Opinión | Notas de domingo

Quevedo por las esquinas

Quevedo por las esquinas

Quevedo por las esquinas / Álex Zea

Lunes. Envejecer es ir acumulando contraseñas. La vida es una sucesión de fracasos hasta que alguien te llama poeta.

Martes. Me traen ‘Hasta aquí hemos llegado’, novela de Antonio Fontana en Siruela. Ha ganado el Café Gijón 2020. La faja dice que es una visión divertida de la ancianidad. Fontana ya ganó el Málaga de novela y fue muchos años crítico de ABC. Le haré la crítica para el suplemento de libros de este diario. Ese es el gozoso encargo. Con el libro bajo el brazo , adjetivos en los bolsillos y un cierto ánimo como findesemanero, me lanzo a la calle. Último día en que la ciudad, hasta Dios sabe cuándo, tiene abierta la hostelería. La indecisión me atenaza y lo que me tomo es una decepción descafeinada. Demasiada gente en las terrazas. Me marcho rumiando. Lo del monólogo interior ya está inventado. Así que yo he inventado la columna interior. La voy redactando para mis adentros hasta que un coche me pega un pitido en un paso de cebra. Justo cuando iba por la mitad. De la columna, no del paso de cebra. «La cebra lleva por fuera su radiografía», que dijo Gómez de la Serna.

Miércoles. Las librerías están abiertas en Málaga, consideradas como esenciales, en estos días en el que todo el comercio y la hostelería están chapados por la pandemia. Me es imposible resistirme al juego de palabras: la de las no tabernas y cien librerías; la de las tabernas cerradas y librerías abiertas. Verás tú que viene un virus y acaba con el tópico. En las librerías puedes coger una tajá de poemas o un puntito con algún libro ligero. Es posible embriagarse con determinados ensayos y hasta tener resaca de novela negra. Esta ciudad podría ser protagonista de una distopía: un lugar en el que solo se permitiera/obligara a vender comida y libros. O sea, alimento para mente y cuerpo. La gente condenada por un orden superior a pasarse la vida leyendo y comiendo. Nada más. Un territorio de gordos inteligentísimos. O, al menos, cultísimos. La gente recitando a Quevedo por las esquinas, con El Quijote aprendido de memoria, reventando de colesterol a los treinta. En lugar de decir «el pobre Pepe ha palmao de un jamacuco» dirían «la existencia de don José ha cesado de súbito». Habría un líder revolucionario contra el orden establecido, sospechoso ante el poder por estar delgado, claro.

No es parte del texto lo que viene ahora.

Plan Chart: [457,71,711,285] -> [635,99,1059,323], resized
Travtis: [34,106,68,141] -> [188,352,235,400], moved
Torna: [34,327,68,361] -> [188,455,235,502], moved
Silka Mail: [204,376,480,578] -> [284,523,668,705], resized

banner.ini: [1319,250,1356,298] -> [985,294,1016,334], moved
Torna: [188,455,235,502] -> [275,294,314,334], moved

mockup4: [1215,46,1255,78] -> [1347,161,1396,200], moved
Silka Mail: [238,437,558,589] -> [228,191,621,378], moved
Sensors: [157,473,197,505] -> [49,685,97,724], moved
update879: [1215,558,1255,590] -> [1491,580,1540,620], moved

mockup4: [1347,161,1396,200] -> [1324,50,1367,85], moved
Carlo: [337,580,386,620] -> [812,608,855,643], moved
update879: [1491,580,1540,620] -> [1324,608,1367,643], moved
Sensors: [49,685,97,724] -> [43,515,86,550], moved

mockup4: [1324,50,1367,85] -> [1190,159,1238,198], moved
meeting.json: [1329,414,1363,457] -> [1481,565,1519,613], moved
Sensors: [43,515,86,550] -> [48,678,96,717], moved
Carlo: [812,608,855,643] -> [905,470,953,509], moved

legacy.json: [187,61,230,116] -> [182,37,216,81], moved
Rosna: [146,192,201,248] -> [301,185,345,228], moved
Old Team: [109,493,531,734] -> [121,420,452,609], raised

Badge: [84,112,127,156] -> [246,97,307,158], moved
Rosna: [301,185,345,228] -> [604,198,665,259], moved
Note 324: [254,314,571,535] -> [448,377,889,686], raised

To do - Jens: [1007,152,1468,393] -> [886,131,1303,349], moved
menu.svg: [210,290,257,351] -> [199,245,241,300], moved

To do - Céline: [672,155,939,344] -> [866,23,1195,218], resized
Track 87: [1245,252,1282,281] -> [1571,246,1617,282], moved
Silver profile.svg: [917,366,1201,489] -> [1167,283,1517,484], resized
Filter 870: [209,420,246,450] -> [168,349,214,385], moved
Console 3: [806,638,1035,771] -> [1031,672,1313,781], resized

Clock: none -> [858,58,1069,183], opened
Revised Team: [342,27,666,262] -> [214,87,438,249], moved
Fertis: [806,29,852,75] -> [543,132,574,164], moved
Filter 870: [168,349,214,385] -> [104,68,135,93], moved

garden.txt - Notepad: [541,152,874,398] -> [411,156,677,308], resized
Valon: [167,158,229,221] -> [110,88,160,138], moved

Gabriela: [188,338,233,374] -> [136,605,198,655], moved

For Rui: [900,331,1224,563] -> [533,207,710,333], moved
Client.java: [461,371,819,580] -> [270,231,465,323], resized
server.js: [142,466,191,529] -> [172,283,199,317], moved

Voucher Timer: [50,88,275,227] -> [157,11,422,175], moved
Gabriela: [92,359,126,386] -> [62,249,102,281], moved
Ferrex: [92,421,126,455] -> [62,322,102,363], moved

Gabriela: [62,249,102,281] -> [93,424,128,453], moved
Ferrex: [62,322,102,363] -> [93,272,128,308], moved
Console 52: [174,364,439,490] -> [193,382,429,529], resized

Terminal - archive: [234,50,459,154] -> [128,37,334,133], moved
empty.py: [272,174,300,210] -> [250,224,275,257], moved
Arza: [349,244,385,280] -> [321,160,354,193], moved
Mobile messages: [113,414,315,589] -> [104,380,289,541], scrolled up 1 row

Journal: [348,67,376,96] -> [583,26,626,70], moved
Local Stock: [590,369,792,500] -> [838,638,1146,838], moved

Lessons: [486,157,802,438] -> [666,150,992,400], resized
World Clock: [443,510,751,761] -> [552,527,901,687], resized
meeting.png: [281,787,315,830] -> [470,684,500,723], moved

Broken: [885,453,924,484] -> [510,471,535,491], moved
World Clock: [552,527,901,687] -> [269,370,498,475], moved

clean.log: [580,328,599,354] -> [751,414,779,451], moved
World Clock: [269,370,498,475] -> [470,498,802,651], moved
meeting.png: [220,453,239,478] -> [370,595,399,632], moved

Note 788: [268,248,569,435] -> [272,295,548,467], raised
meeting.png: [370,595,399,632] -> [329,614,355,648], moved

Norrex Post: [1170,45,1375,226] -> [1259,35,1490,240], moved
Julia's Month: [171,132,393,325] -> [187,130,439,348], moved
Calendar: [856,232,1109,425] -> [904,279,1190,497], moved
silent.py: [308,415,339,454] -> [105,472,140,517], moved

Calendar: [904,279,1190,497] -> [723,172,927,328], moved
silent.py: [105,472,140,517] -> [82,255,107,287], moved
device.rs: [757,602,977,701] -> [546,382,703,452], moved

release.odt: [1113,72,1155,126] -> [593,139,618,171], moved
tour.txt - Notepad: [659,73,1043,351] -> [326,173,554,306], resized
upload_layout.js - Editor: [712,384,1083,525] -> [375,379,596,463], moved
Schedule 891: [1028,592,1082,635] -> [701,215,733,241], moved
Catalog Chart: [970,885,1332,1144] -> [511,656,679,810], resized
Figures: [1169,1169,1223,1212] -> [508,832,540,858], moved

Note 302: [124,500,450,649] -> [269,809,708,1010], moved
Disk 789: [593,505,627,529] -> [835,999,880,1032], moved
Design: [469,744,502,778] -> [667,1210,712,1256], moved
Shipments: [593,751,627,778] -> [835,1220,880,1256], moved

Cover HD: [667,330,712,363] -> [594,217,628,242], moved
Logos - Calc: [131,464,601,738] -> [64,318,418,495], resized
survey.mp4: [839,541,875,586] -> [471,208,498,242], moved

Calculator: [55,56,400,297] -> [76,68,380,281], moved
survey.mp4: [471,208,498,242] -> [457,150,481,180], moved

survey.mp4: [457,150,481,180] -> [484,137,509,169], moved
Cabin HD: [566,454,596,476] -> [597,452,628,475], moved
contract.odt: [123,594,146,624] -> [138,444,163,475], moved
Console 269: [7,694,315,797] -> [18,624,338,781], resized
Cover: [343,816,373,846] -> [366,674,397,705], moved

Jueves. Ciudad clausurada. Esto de no poder llevar a un entrevistado a tomar un café previo o una caña posterior amputa un poco la relación entre político y periodista, pero sobre todo te deja con mal sabor de boca. Mejor dicho, sin sabor de boca. No hay tanta posibilidad de confidencias, de datos relevantes para tus crónicas. Ni off the record ni off de nada. Nos despedimos y viene un taxi aséptico a recogerme y sin la menor incidencia me deposita un rato después en la puerta de mi domicilio. No pisaré ya la acera hasta el día siguiente. La vida con escudo. La vida en burbujas. La vida aséptica y sin incidencias ni emociones. Salvo la que le pueda causar a alguien ver la entrevista. De madrugada, recuerdo la sensación del viento en la cara en el taxi, ventana muy abierta. La ciudad en eterno domingo pero sin endomingar.

Viernes. «Podemos imaginarlo todo, predecirlo todo, salvo hasta dónde podemos hundirnos» (Emil Ciorán). Los que ya no se hunden y salen con facilidad son los tapones de los benjamines de cava. Qué poco traen, carajo. Veo ‘Explota, explota’. Ciorán y la Carrá. Menudo parejón harían. Burbujeante ánimo.